Voyez aussi cet article de Gazeta.ru cité par le Courrier international :
« Alexandre Fiodorovitch Iline-Jenevski, membre éminent du Parti bolchévique, diplomate et joueur d’échecs passionné, fut le premier propagandiste des échecs dans la Russie soviétique et en fit un sport prolétaire : en 1920, alors commissaire à la Direction générale de l’instruction militaire, il organisa à Moscou une Olympiade panrusse, devenue le premier championnat d’échecs de la Russie soviétique. Le titre fut remporté par Alexandre Alekhine, couronné premier champion d’échecs russe, avant d’émigrer en France l’année suivante.
Les échecs se trouvèrent ainsi placés sous la tutelle du gouvernement soviétique. La popularité de ce jeu en Russie, puis en Union soviétique, fut absolument phénoménale. La Fièvre des échecs (titre d’un film muet de 1925, mettant en scène l’amour des héros pour les échecs, interprété notamment par l’imposant champion cubain José Raúl Capablanca) frappa de façon mystique les habitants de l’Union soviétique d’avant-guerre. Mais le premier champion du monde soviétique s’imposa seulement après la Seconde Guerre mondiale. »
Ce champion du monde, c’est Mikhail Botvinnik (1911-1995), sept fois champion d’URSS :
« Après le décès, en 1946, du joueur français d'origine russe Alexandre Alekhine, champion du monde en titre, la Fédération internationale des échecs organise en 1948 un tournoi entre cinq joueurs pour le titre suprême, que Botvinnik remporta. Il sera champion du monde de 1948 à 1957, de 1958 à 1960 et de 1961 à 1963. Il défend victorieusement son titre en 1951 et en 1954, contre les Soviétiques David Bronstein et Vassili Smyslov, respectivement. Ce dernier le lui ravit en 1957, mais Botvinnik lui reprend la couronne l'année suivante. En 1960, le Soviétique Mikhaïl Tal le détrône, mais Botvinnik le bat sévèrement lors du match revanche, en 1961. Il perdra définitivement le titre mondial en 1963, devant le Soviétique Tigran Petrossian. »
(Source : Encyclopadia universalis)
Selon Jean-Louis Cazaux, auteur de Petites histoires des échecs [Livre], les soubresauts de l’histoire donnèrent une nouvelle importance aux jeux de stratégie pour les Soviétiques :
« […] l’URSS et les Etats-Unis allaient maintenant s’affronter dans la Guerre Froide et les échecs offraient un prolongement intellectuel à cette lutte pour la suprématie mondiale. »

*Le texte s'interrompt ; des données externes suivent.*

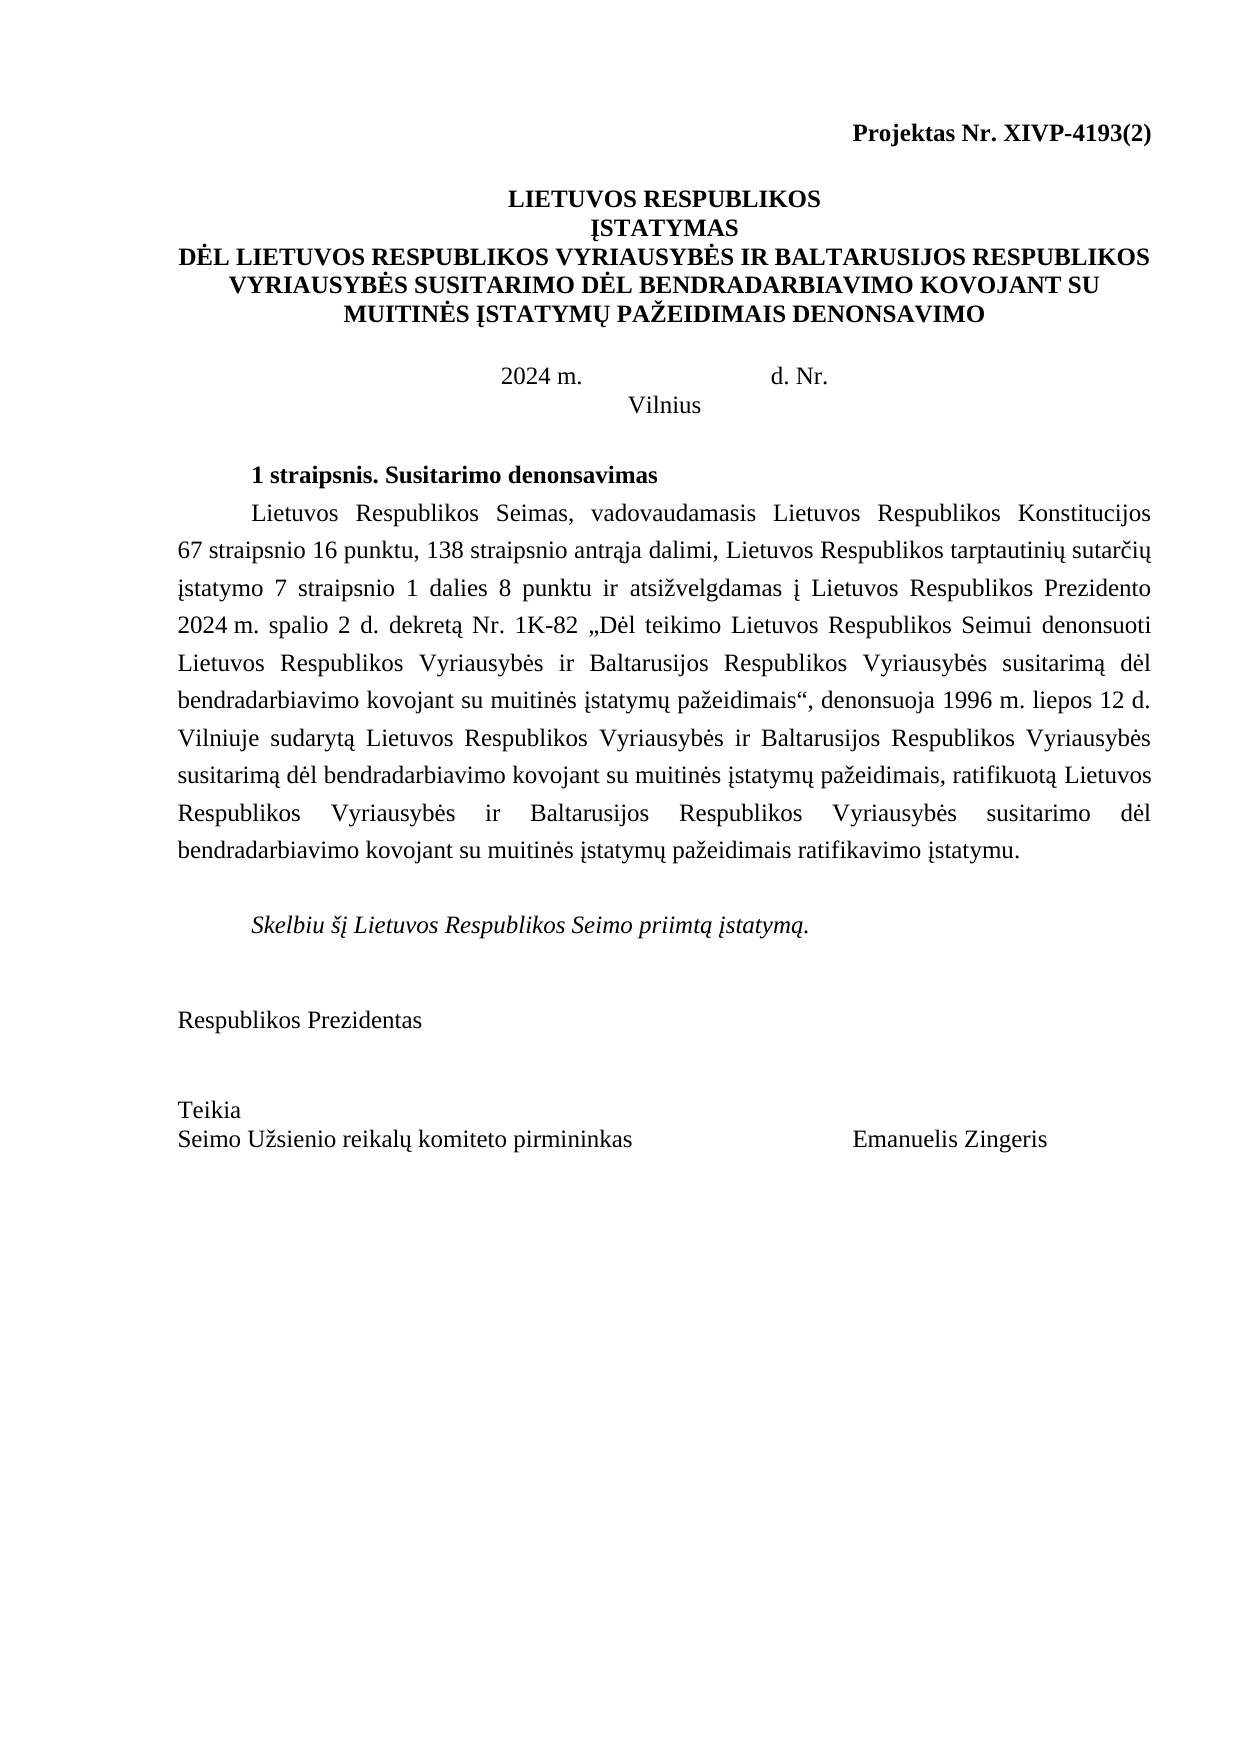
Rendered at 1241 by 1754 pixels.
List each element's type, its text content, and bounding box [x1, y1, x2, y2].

text DĖL LIETUVOS RESPUBLIKOS VYRIAUSYBĖS IR BALTARUSIJOS RESPUBLIKOS VYRIAUSYBĖS SUSITARIMO DĖL BENDRADARBIAVIMO KOVOJANT SU MUITINĖS ĮSTATYMŲ PAŽEIDIMAIS DENONSAVIMO [177, 242, 1152, 328]
text 1 straipsnis. Susitarimo denonsavimas [177, 451, 1152, 489]
text Seimo Užsienio reikalų komiteto pirmininkas Emanuelis Zingeris [177, 1124, 1152, 1153]
text ĮSTATYMAS [177, 213, 1152, 242]
text Respublikos Prezidentas [177, 1005, 1152, 1034]
text Skelbiu šį Lietuvos Respublikos Seimo priimtą įstatymą. [177, 901, 1152, 939]
text 2024 m. d. Nr. [177, 361, 1152, 390]
text Projektas Nr. XIVP-4193(2) [177, 118, 1152, 147]
text Lietuvos Respublikos Seimas, vadovaudamasis Lietuvos Respublikos Konstitucijos 67 straipsnio 16 punktu, 138 straipsnio antrąja dalimi, Lietuvos Respublikos tarptautinių sutarčių įstatymo 7 straipsnio 1 dalies 8 punktu ir atsižvelgdamas į Lietuvos Respublikos Prezidento 2024 m. spalio 2 d. dekretą Nr. 1K-82 „Dėl teikimo Lietuvos Respublikos Seimui denonsuoti Lietuvos Respublikos Vyriausybės ir Baltarusijos Respublikos Vyriausybės susitarimą dėl bendradarbiavimo kovojant su muitinės įstatymų pažeidimais“, denonsuoja 1996 m. liepos 12 d. Vilniuje sudarytą Lietuvos Respublikos Vyriausybės ir Baltarusijos Respublikos Vyriausybės susitarimą dėl bendradarbiavimo kovojant su muitinės įstatymų pažeidimais, ratifikuotą Lietuvos Respublikos Vyriausybės ir Baltarusijos Respublikos Vyriausybės susitarimo dėl bendradarbiavimo kovojant su muitinės įstatymų pažeidimais ratifikavimo įstatymu. [177, 489, 1152, 864]
text Teikia [177, 1096, 1152, 1124]
text LIETUVOS RESPUBLIKOS [177, 184, 1152, 213]
text Vilnius [177, 390, 1152, 418]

Un style proprement soviétique des échecs s’était déjà développé :
« Dans les années 1920, une nouvelle école de pensée s'est introduite dans les échecs de haut niveau : l'hypermodernisme. L'idée principale est de contrôler le centre avec des pièces mineures au lieu de simplement l'occuper avec des pions. Cette nouvelle approche a été mise en évidence dans les parties d'une nouvelle génération de grands talents tels que Aron Nimzovich, Efim Bogolyubov, Richard Reti et Ernst Grunfeld. Dans cette période, de nouveaux schémas et ouvertures ont émergé et pris le relais comme la Défense Indienne, la Grunfeld, et la Benoni.

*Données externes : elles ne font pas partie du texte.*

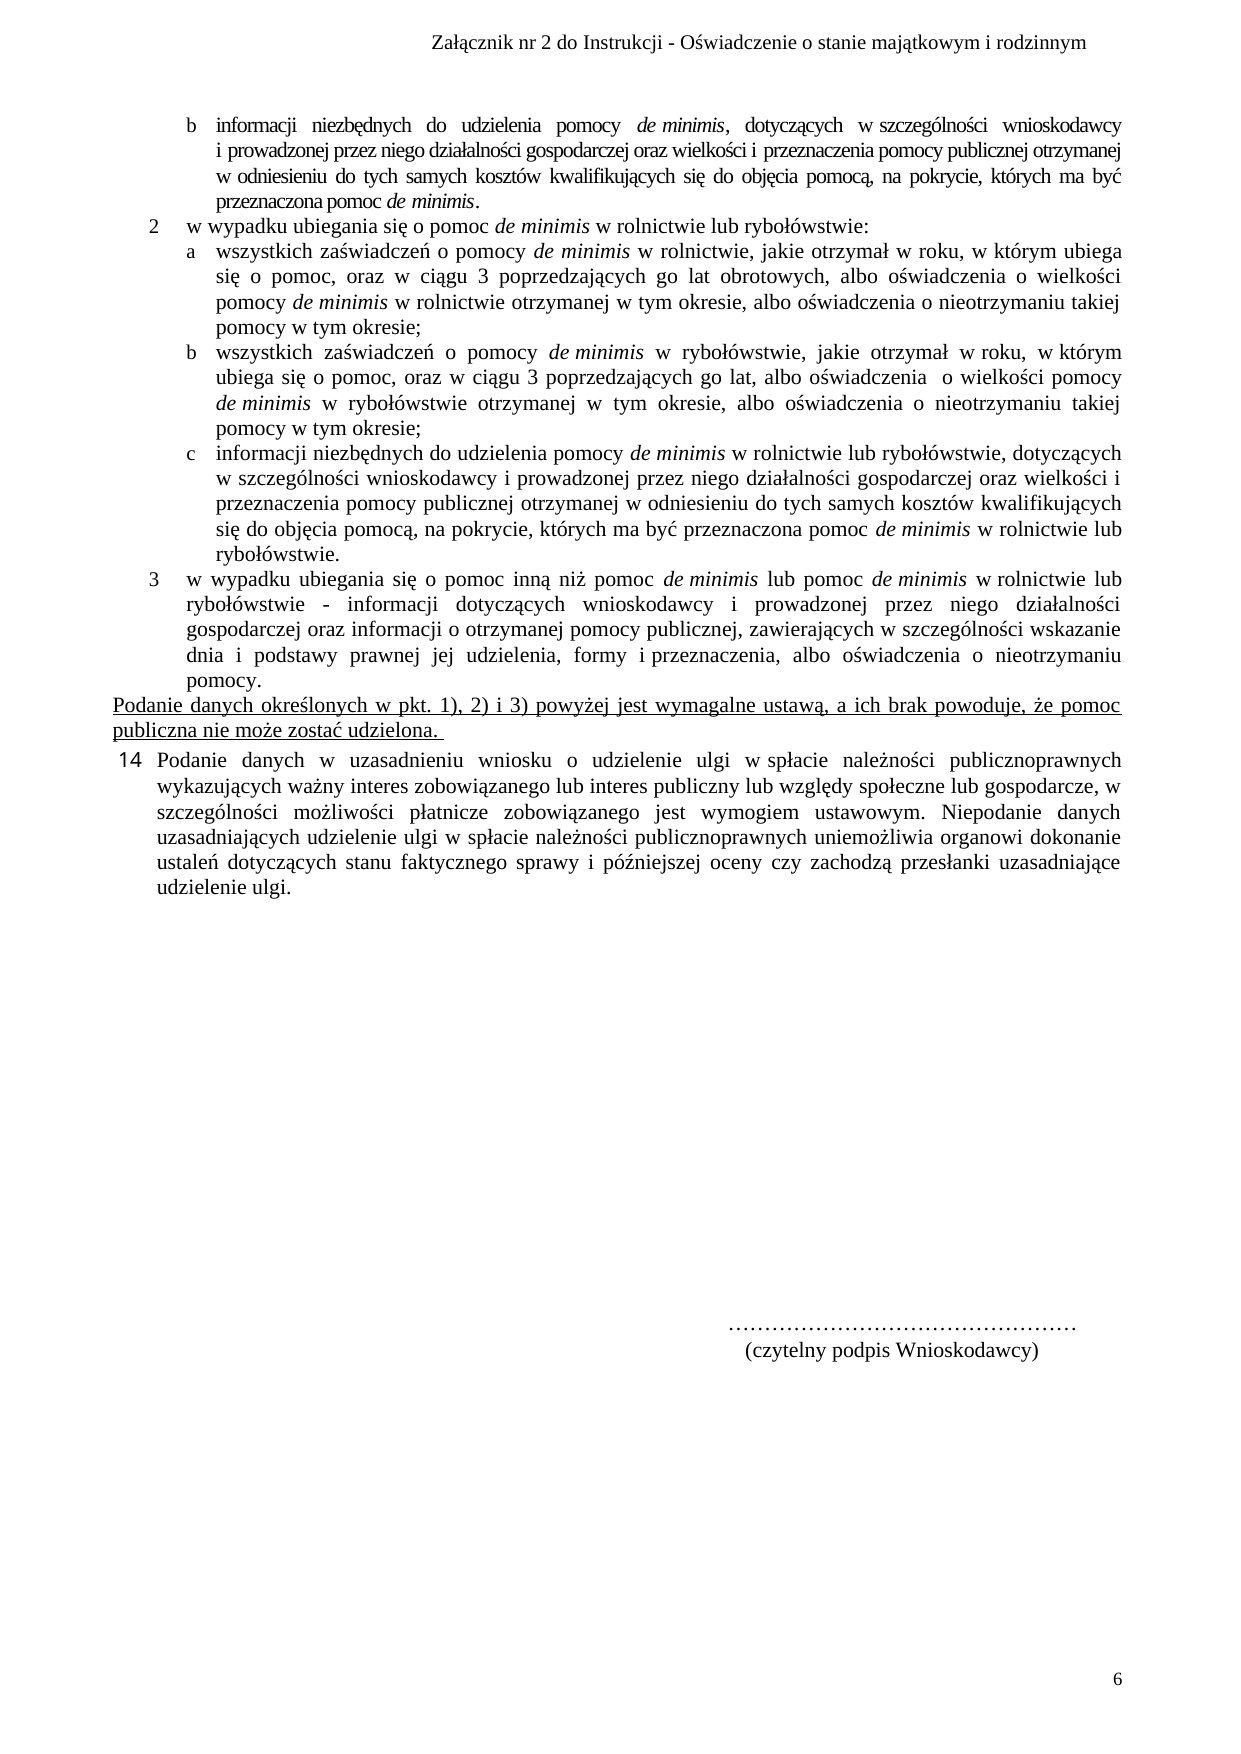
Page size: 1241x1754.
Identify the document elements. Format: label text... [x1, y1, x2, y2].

text publiczna nie może zostać udzielona. [112, 715, 1122, 742]
list wszystkich zaświadczeń o pomocy de minimis w rolnictwie, jakie otrzymał w roku, w którym ubiega się o pomoc, oraz w ciągu 3 poprzedzających go lat obrotowych, albo oświadczenia o wielkości pomocy de minimis w rolnictwie otrzymanej w tym okresie, albo oświadczenia o nieotrzymaniu takiej pomocy w tym okresie; [186, 238, 1122, 339]
list informacji niezbędnych do udzielenia pomocy de minimis, dotyczących w szczególności wnioskodawcy i prowadzonej przez niego działalności gospodarczej oraz wielkości i przeznaczenia pomocy publicznej otrzymanej w odniesieniu do tych samych kosztów kwalifikujących się do objęcia pomocą, na pokrycie, których ma być przeznaczona pomoc de minimis. [186, 112, 1122, 213]
list w wypadku ubiegania się o pomoc inną niż pomoc de minimis lub pomoc de minimis w rolnictwie lub rybołówstwie - informacji dotyczących wnioskodawcy i prowadzonej przez niego działalności gospodarczej oraz informacji o otrzymanej pomocy publicznej, zawierających w szczególności wskazanie dnia i podstawy prawnej jej udzielenia, formy i przeznaczenia, albo oświadczenia o nieotrzymaniu pomocy. [148, 566, 1122, 692]
text Podanie danych określonych w pkt. 1), 2) i 3) powyżej jest wymagalne ustawą, a ich brak powoduje, że pomoc [112, 692, 1122, 714]
text ………………………………………… [112, 1310, 1077, 1335]
list w wypadku ubiegania się o pomoc de minimis w rolnictwie lub rybołówstwie: [148, 213, 1122, 238]
text (czytelny podpis Wnioskodawcy) [172, 1337, 1122, 1362]
list informacji niezbędnych do udzielenia pomocy de minimis w rolnictwie lub rybołówstwie, dotyczących w szczególności wnioskodawcy i prowadzonej przez niego działalności gospodarczej oraz wielkości i przeznaczenia pomocy publicznej otrzymanej w odniesieniu do tych samych kosztów kwalifikujących się do objęcia pomocą, na pokrycie, których ma być przeznaczona pomoc de minimis w rolnictwie lub rybołówstwie. [186, 440, 1122, 566]
list Podanie danych w uzasadnieniu wniosku o udzielenie ulgi w spłacie należności publicznoprawnych wykazujących ważny interes zobowiązanego lub interes publiczny lub względy społeczne lub gospodarcze, w szczególności możliwości płatnicze zobowiązanego jest wymogiem ustawowym. Niepodanie danych uzasadniających udzielenie ulgi w spłacie należności publicznoprawnych uniemożliwia organowi dokonanie ustaleń dotyczących stanu faktycznego sprawy i późniejszej oceny czy zachodzą przesłanki uzasadniające udzielenie ulgi. [142, 745, 1122, 899]
list wszystkich zaświadczeń o pomocy de minimis w rybołówstwie, jakie otrzymał w roku, w którym ubiega się o pomoc, oraz w ciągu 3 poprzedzających go lat, albo oświadczenia o wielkości pomocy de minimis w rybołówstwie otrzymanej w tym okresie, albo oświadczenia o nieotrzymaniu takiej pomocy w tym okresie; [186, 339, 1122, 440]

La plus hypermoderne de toutes les ouvertures est peut-être la Défense Alekhine (du nom du quatrième champion du monde, Alexander Alekhine). Son objectif est d'inviter les blancs à avancer leurs pions centraux, puis de contre-attaquer en ciblant ce centre proéminent. Aujourd'hui, Alekhine est davantage vu comme le premier joueur au style dynamique - il pouvait aussi bien jouer de manière extrêmement tactique et agressive, que de façon calme et positionnelle. Il a monopolisé le titre de champion du monde de 1927 à 1935, année de sa défaite contre Max Euwe, avant de remporter le match retour en 1937 et de conserver ses lauriers jusqu'à sa mort en 1946. Il est le seul champion du monde à les emporter jusque dans sa tombe. »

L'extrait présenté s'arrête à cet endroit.